Types of TBI
A TBI can range from a mild to a severe injury. These classifications are assessed by emergency and medical personnel using the Glasgow Coma Scale, or GCS. The GCS is based on a 15-point scale that measures certain TBI symptoms associated with each level of injury. The GCS measures motor, verbal and eye responses to gauge the level of injury and chance of survival with a lower number demonstrating a more severe injury.
Different types of TBI can be caused by consist of many different brain injuries and there are many factors to consider when determining a diagnosis. Some injuries concern the bruising and swelling of the brain, while others involve a crack or intrusion of the skull.
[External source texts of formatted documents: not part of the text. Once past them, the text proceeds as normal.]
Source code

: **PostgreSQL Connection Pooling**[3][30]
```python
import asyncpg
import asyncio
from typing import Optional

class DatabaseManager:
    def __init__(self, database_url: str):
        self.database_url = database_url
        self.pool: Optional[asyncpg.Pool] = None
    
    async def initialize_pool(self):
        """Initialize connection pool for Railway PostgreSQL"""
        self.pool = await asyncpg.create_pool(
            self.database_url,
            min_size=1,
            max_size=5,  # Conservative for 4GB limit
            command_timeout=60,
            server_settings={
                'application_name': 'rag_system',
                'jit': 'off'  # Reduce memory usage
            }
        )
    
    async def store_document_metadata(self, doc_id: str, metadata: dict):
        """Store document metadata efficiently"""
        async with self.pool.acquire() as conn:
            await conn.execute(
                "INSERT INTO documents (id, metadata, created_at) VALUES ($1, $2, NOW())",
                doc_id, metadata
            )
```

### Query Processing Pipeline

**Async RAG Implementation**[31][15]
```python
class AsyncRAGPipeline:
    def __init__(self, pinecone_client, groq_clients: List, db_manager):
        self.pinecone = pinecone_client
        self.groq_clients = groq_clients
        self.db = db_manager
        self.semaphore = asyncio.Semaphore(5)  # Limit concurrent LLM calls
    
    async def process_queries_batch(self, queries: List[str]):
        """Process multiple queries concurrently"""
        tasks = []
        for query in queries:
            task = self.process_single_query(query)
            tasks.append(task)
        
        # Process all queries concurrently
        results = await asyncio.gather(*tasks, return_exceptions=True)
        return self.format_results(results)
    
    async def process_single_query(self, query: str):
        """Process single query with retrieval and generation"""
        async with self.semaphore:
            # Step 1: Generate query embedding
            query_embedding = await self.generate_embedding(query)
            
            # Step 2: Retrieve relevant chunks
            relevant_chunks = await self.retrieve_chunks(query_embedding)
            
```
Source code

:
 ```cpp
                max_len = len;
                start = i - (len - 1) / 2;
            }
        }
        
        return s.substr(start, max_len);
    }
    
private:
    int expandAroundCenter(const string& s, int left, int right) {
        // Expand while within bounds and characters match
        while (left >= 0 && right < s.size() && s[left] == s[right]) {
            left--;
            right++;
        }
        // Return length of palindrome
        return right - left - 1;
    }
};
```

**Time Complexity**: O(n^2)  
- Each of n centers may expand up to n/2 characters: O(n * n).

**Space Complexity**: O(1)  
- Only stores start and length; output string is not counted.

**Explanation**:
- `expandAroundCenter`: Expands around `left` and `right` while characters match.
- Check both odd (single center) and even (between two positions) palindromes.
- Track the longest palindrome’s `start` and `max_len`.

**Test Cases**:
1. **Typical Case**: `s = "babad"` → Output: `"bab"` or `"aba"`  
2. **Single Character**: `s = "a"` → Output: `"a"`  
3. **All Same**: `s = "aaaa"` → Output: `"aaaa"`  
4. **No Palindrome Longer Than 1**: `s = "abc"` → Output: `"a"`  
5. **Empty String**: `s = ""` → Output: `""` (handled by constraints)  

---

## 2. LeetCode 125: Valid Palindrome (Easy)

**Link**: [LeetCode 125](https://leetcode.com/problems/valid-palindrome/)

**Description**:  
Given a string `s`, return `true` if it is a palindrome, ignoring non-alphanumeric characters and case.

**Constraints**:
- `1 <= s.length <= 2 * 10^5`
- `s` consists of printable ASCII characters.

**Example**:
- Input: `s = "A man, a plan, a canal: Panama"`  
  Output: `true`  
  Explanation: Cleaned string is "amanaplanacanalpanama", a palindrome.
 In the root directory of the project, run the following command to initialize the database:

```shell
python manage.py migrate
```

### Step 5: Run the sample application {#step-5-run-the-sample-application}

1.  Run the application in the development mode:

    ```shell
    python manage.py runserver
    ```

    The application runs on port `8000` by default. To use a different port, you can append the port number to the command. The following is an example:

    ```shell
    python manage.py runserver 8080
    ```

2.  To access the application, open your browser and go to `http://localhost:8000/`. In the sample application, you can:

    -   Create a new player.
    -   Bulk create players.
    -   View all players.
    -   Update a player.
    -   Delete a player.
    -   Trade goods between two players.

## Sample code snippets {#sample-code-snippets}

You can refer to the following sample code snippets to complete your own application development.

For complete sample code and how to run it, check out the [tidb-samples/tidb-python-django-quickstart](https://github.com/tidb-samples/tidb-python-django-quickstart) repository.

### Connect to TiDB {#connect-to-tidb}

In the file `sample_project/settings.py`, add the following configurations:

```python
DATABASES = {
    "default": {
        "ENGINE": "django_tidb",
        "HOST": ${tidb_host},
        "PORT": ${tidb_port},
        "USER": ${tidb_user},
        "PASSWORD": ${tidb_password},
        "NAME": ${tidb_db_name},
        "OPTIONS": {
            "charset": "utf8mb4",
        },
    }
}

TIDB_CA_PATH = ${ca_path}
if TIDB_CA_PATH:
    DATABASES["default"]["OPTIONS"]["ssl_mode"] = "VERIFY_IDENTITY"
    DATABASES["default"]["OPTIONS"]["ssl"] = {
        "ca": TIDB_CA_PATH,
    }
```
The following are common types of TBI:
A concussion, by itself, is one of the least serious and most common types of TBI. Many consider concussions to be “mild” TBI’s, but in reality there is no such thing as ‘mild’ when it comes to a traumatic brain injury. Concussions are trauma-induced alterations of the alert state and can result in momentary unconsciousness and lead to complications including permanent long term damage, blood clots, or death. It could take a concussion anywhere from several days to a few years to heal completely. Concussions can result from both open and closed head injuries.
Although not technically a TBI, whiplash often induces a traumatic brain injury. Whiplash occurs when the soft tissues of the neck are injured by a sudden jerking or “whipping” of the head. This type of motion strains the muscles and ligaments of the neck beyond their normal range of motion. When a vehicle stops suddenly in a crash or is struck from behind, a seat belt will keep a person’s body from being thrown forward. But the head may snap forward, then backward, causing whiplash. In addition to car accidents, whiplash can be caused by roller coasters and other amusement park rides, sports injuries, or being punched or shaken (whiplash is one of the hallmarks of shaken baby syndrome). You may feel pain and stiffness in your neck for the first few days following a whiplash injury, then feel better, only to have the pain and stiffness come back several days later. This symptom can last for months or years. The discomfort you feel may involve surrounding muscle groups in your head, chest, shoulders, and arms.